Zu Pontis internationalen Erfolgen zählen Federico Fellinis "La Strada", die Monumentalstreifen "Krieg und Frieden" und "Dr. Schiwago" sowie Michelangelo Antonionis Filme "Blow up" (1966) und "Zabriskie Point" (1969). Carlo Ponti entdeckte nicht nur Sophia Loren, als sie kaum mehr als eine Dorfschönheit war. Auch Gina Lollobrigida, Catherine Spaak, Marcello Mastroianni und viele andere verdanken ihm ihre Karriere.

Ponti wollte lieber Politiker werden
Dabei hatte der 1912 (nach anderen Quellen auch: 1910) in Mailand geborene Ponti ganz andere Lebensprojekte. Er studierte Jus und wollte sich eigentlich politisch betätigen. "Ich habe mich immer über mich selbst geärgert, weil mich das Filmgeschäft so ergriffen hat. Ich hätte eigentlich Politik betreiben wollen.

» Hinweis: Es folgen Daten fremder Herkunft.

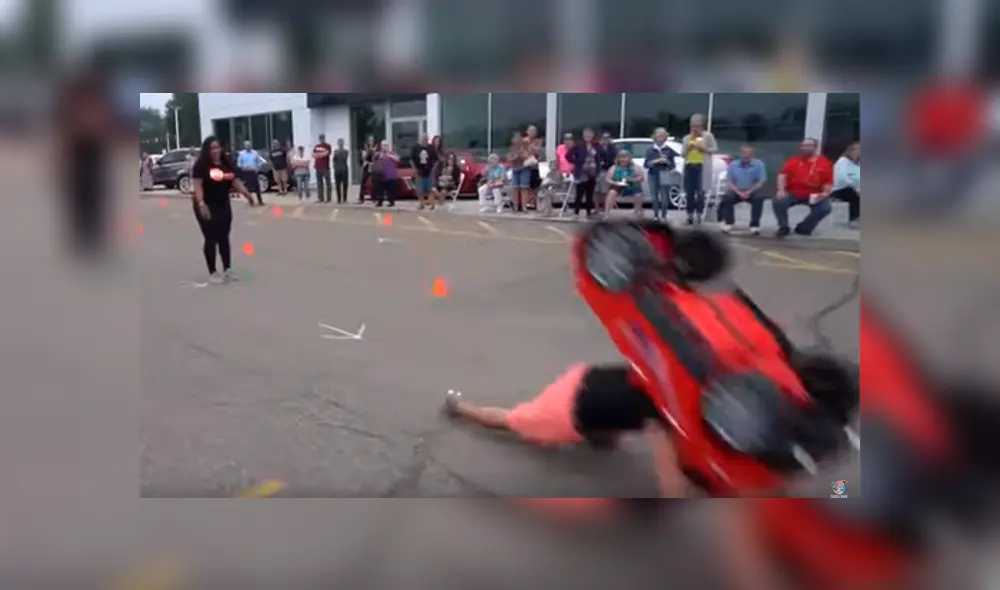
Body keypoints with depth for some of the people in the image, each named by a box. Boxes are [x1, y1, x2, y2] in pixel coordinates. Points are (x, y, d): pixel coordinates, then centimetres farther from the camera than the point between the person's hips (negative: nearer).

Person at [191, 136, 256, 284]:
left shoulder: (227, 163, 7)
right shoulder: (201, 165, -12)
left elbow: (235, 181, 12)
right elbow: (197, 186, -17)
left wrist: (247, 195, 4)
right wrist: (201, 204, -27)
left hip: (224, 205, 6)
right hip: (207, 206, -6)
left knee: (224, 238, 12)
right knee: (211, 239, -2)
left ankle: (228, 269, 20)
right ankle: (213, 272, 6)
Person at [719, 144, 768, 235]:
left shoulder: (759, 164, -3)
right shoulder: (733, 164, 2)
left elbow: (761, 182, -5)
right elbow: (730, 182, -1)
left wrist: (749, 192, -20)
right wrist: (739, 192, -18)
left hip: (752, 191, -1)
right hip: (737, 191, 1)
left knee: (759, 198, -33)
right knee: (727, 197, -30)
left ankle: (755, 225, -23)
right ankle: (728, 223, -18)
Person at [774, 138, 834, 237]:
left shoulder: (825, 163, 3)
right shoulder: (793, 160, 4)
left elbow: (828, 182, 2)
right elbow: (782, 175, -6)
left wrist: (825, 193, -17)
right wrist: (781, 190, -20)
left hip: (813, 195, 0)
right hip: (793, 193, 0)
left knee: (826, 208, -23)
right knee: (779, 201, -26)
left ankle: (803, 228, -1)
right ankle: (783, 228, -3)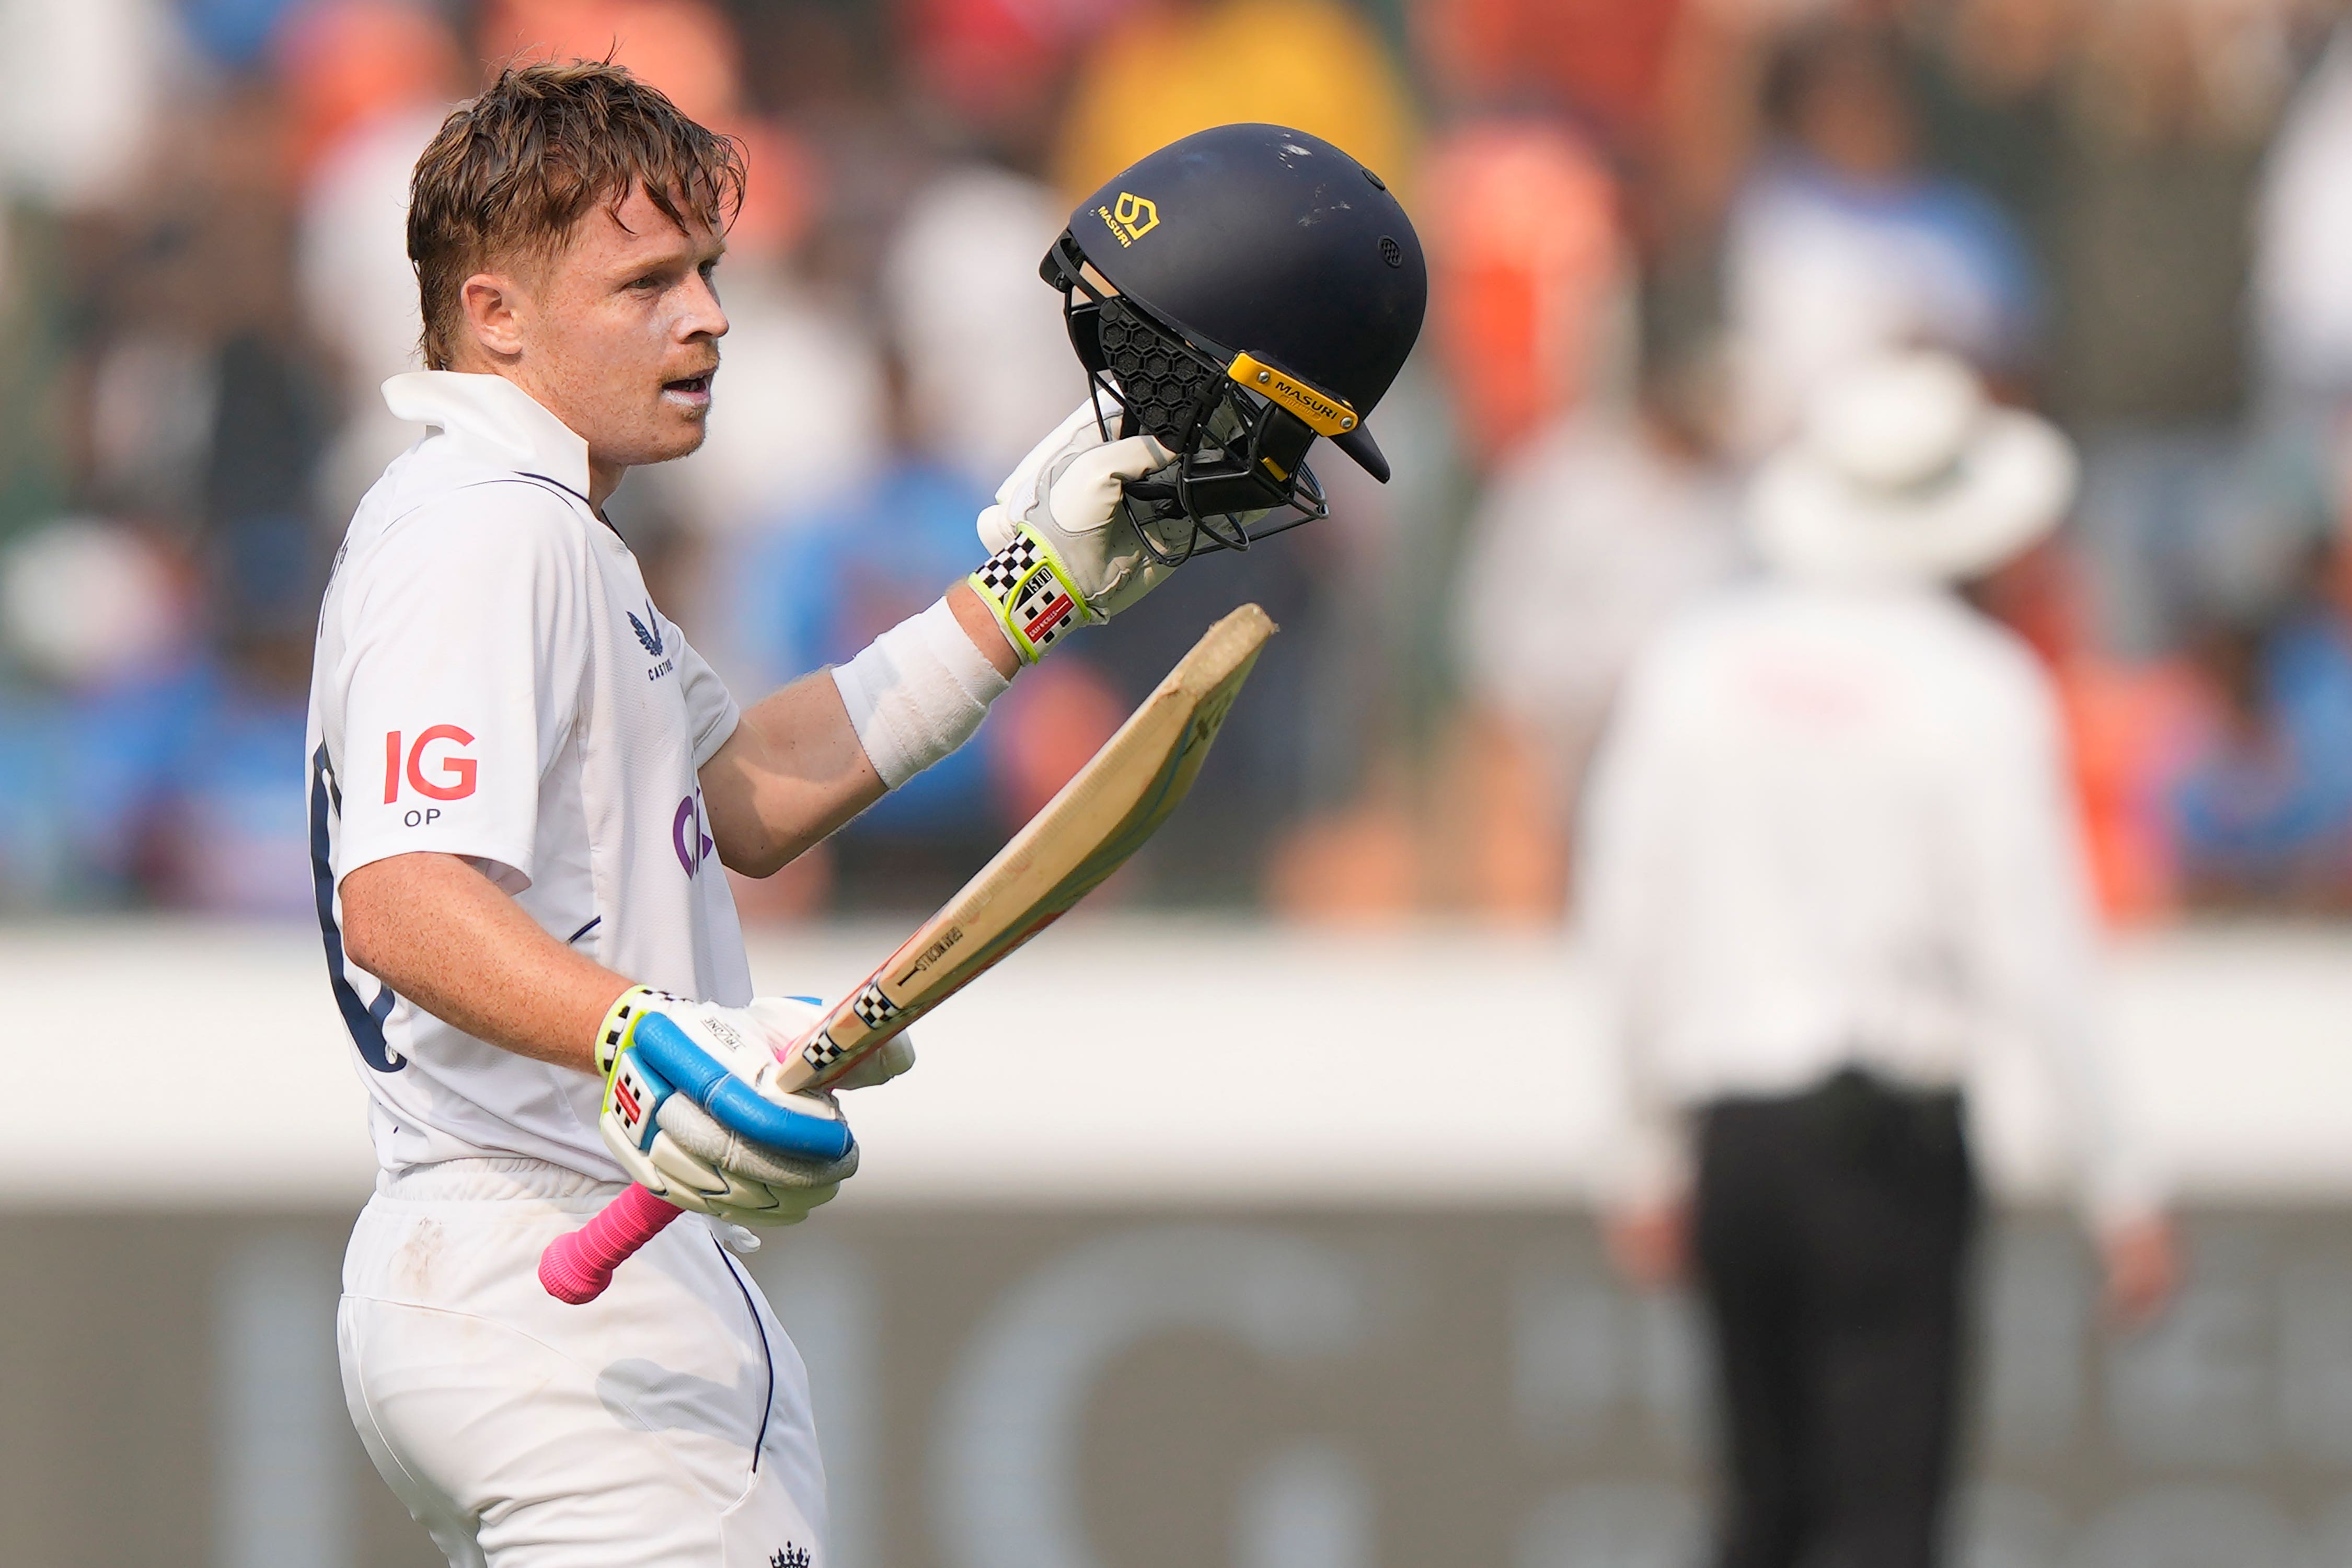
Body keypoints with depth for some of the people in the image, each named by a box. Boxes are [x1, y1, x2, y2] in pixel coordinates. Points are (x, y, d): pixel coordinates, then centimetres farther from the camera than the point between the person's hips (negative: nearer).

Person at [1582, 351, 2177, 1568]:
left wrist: (1650, 1149, 20)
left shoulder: (1691, 661, 6)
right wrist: (2121, 1183, -2)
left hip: (1729, 1124, 5)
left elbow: (1629, 924, 10)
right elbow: (2031, 950, -8)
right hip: (1890, 1125, -5)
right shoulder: (1976, 685, -7)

Ich komme aus einer antifaschistischen Familie, ich habe seit jeher linksorientierte Ideen", erzählte Ponti. Dabei war er über seine Frau mit Alessandra Mussolini, Enkelin des Duce und Parlamentarierin der rechtsextremen Partei "Alternativa Sociale" verwandt.

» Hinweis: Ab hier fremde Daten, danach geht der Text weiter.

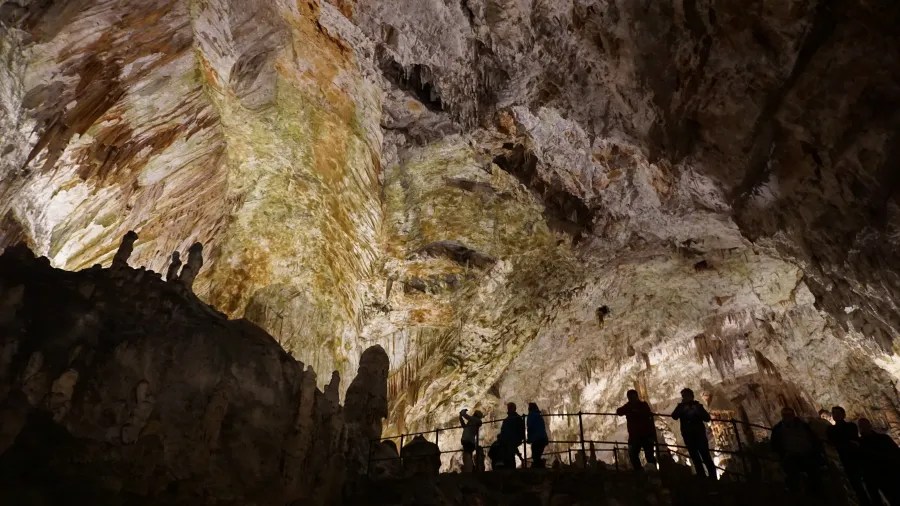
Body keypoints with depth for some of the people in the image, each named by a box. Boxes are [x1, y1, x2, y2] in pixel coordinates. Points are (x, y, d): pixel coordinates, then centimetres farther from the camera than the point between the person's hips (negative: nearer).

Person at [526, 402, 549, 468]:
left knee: (535, 457, -9)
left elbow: (530, 428, -9)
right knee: (538, 457, 14)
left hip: (536, 440, -8)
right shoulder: (539, 416, 20)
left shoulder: (531, 415, -3)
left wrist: (529, 439, -1)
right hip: (543, 439, 8)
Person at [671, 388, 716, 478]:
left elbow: (707, 418, 1)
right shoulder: (681, 406, 13)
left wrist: (697, 411, -12)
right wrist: (682, 410, -14)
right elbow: (674, 416, -2)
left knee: (706, 456, -14)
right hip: (688, 435, 2)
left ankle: (713, 477, -15)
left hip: (699, 433, -1)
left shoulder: (697, 405, 11)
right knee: (695, 458, -4)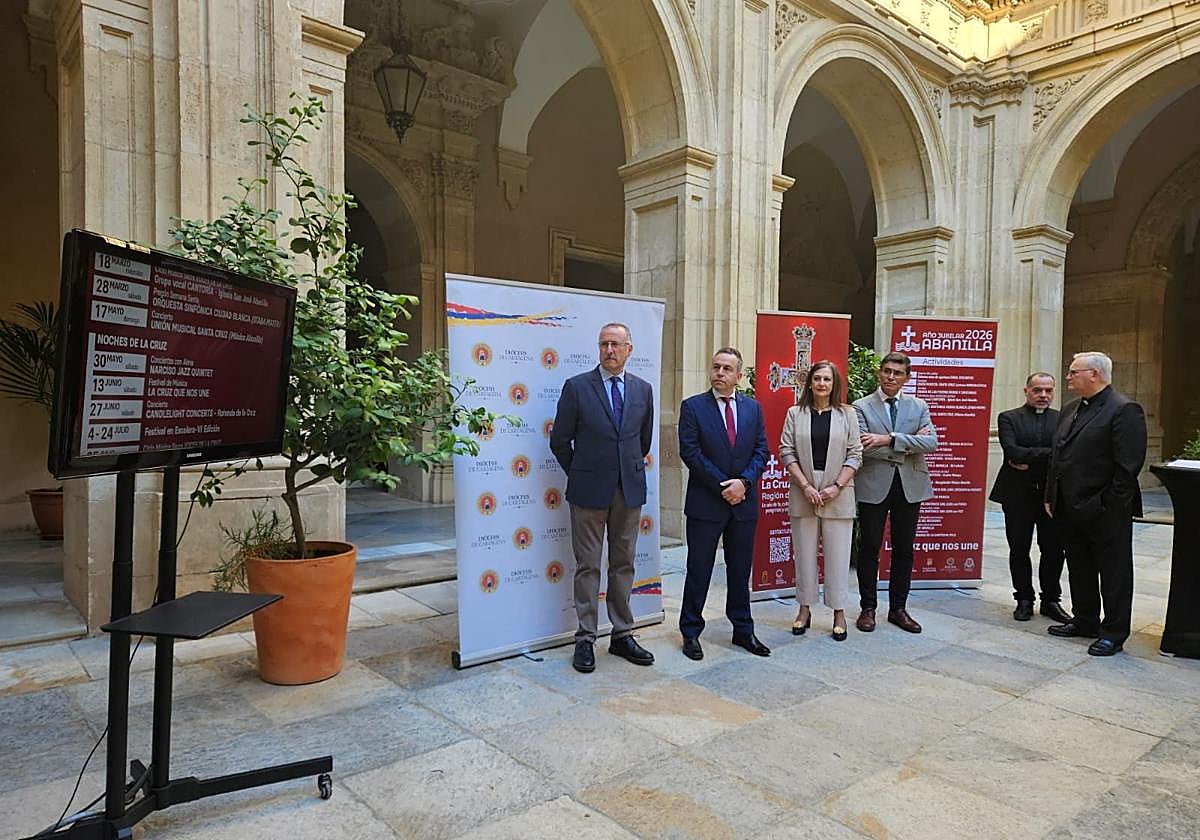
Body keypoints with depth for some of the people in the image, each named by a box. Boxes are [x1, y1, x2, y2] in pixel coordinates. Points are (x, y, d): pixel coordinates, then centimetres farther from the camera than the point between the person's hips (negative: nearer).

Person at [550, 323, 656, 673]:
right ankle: (585, 639, 14)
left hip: (629, 489, 3)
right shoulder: (576, 387, -5)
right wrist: (580, 474, 6)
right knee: (588, 566, 5)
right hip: (589, 490, -3)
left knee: (623, 564, 11)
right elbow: (560, 440, 0)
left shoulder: (643, 390, 6)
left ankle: (622, 635, 22)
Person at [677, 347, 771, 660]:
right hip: (705, 502, -3)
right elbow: (690, 452, -10)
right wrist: (723, 486, -13)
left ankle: (743, 630, 26)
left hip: (744, 502, 3)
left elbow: (761, 450, 5)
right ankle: (691, 632, 17)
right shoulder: (693, 406, -3)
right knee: (699, 570, 5)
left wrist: (743, 482, -11)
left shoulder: (753, 407, 8)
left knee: (740, 571, 13)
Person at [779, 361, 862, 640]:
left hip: (838, 495, -1)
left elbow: (855, 455, 1)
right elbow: (787, 452, 1)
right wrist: (806, 486, -9)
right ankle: (805, 609, 18)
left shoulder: (847, 414, 5)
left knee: (837, 554, 3)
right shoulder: (795, 414, 5)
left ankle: (839, 612, 13)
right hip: (803, 493, 1)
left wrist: (836, 487, -9)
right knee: (804, 553, 7)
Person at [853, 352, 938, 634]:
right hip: (874, 486, -3)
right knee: (869, 549, 6)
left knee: (904, 550, 11)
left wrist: (890, 439, -20)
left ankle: (898, 608, 23)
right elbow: (863, 448, -14)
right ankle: (868, 608, 18)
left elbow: (931, 442, -9)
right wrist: (909, 445, -13)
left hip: (910, 486, 3)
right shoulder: (861, 407, -2)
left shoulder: (918, 406, 7)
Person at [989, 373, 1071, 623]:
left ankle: (1051, 600, 23)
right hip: (1018, 493, -1)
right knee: (1019, 550, 7)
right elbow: (1012, 451, -15)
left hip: (1052, 494, 1)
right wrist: (1048, 454, -17)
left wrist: (1029, 461, -13)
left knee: (1053, 550, 7)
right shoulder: (1008, 418, 0)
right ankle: (1024, 599, 21)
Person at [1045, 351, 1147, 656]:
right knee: (1079, 570, 18)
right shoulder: (1070, 410, 14)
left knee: (1114, 573, 5)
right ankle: (1085, 622, 31)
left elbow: (1128, 465, -17)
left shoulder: (1124, 410, -12)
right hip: (1071, 510, 8)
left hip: (1106, 513, -8)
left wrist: (1108, 505, -18)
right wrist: (1051, 497, 12)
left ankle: (1114, 633, 15)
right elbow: (1056, 456, 17)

Mit Sophia Loren durchgebrannt
Pontis Beziehung zu Sophia Loren hatte für internationale Schlagzeilen gesorgt. Der Filmproduzent hatte die aus Neapel stammende Sophia, die damals noch mit ihrem Mädchennamen Scicolone auftrat, 1950 bei einem Schönheitswettbewerb kennen gelernt. Obwohl Ponti seit 1947 verheiratet war, brannte er mit Sophia nach Mexiko durch. Scheidung gab es damals in Italien nicht. 1957 ließen sich Ponti und Sophia Loren in Mexiko trauen, was die Entrüstung des Vatikans auslöste. "Ponti lebt in Bigamie", hieß es im Vatikan.

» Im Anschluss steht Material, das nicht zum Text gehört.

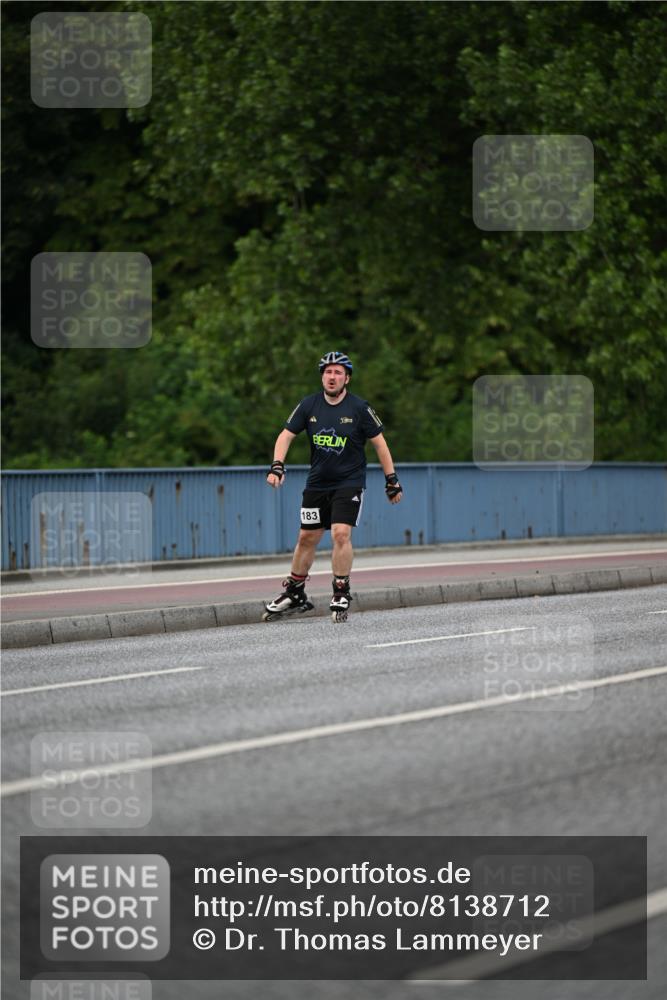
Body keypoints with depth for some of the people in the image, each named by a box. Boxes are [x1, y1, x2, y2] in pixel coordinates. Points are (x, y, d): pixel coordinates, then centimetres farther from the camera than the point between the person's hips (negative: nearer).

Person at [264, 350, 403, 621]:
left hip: (349, 483, -3)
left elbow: (379, 442, -1)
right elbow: (286, 435, 0)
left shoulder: (359, 408, -9)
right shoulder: (309, 405, -2)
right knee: (307, 538, 10)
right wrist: (277, 466, -16)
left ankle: (341, 595, -6)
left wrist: (392, 479, -1)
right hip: (317, 484, 4)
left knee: (341, 533, -18)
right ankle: (294, 594, 23)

Erst 1966 wurde in Paris eine rechtskräftige Ehe geschlossen. Entgegen ärztlicher Prognosen wurde Loren Mutter von zwei Söhnen, Carlo Junior und Edoardo, der als Regisseur arbeitet. Zu seinem 90. Geburtstag sagte Ponti: "Wenn ich morgens wach werde und daran denke, dass ich schon 90 Jahre alt bin, bin ich beeindruckt. Als Jugendlicher kam mir schon ein 60-Jähriger uralt vor. Und dabei war es keine große Anstrengung, so alt zu werden. Vielleicht werden die Menschen künftig wirklich 120 oder 130 Jahre alt".